■ **WHAT IS BEING ASKED**: Update the material below so that each occurrence of "Adicionar" becomes "Incluir", with every other part left unchanged.

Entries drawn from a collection
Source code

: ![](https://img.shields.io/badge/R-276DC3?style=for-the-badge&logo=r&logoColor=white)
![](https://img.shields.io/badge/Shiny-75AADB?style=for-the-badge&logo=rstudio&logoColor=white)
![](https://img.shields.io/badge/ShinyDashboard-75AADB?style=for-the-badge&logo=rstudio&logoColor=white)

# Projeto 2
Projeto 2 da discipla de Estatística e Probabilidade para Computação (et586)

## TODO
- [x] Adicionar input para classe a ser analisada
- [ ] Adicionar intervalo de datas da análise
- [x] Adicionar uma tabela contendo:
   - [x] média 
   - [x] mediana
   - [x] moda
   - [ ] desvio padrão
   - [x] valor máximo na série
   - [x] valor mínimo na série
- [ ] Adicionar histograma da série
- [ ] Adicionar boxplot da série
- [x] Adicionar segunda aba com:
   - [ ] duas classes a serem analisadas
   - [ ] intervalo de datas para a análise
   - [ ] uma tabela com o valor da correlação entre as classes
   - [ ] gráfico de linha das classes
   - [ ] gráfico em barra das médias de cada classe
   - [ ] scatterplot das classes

■ **TASK SOLUTION**:
Source code

: ![](https://img.shields.io/badge/R-276DC3?style=for-the-badge&logo=r&logoColor=white)
![](https://img.shields.io/badge/Shiny-75AADB?style=for-the-badge&logo=rstudio&logoColor=white)
![](https://img.shields.io/badge/ShinyDashboard-75AADB?style=for-the-badge&logo=rstudio&logoColor=white)

# Projeto 2
Projeto 2 da discipla de Estatística e Probabilidade para Computação (et586)

## TODO
- [x] Incluir input para classe a ser analisada
- [ ] Incluir intervalo de datas da análise
- [x] Incluir uma tabela contendo:
   - [x] média 
   - [x] mediana
   - [x] moda
   - [ ] desvio padrão
   - [x] valor máximo na série
   - [x] valor mínimo na série
- [ ] Incluir histograma da série
- [ ] Incluir boxplot da série
- [x] Incluir segunda aba com:
   - [ ] duas classes a serem analisadas
   - [ ] intervalo de datas para a análise
   - [ ] uma tabela com o valor da correlação entre as classes
   - [ ] gráfico de linha das classes
   - [ ] gráfico em barra das médias de cada classe
   - [ ] scatterplot das classes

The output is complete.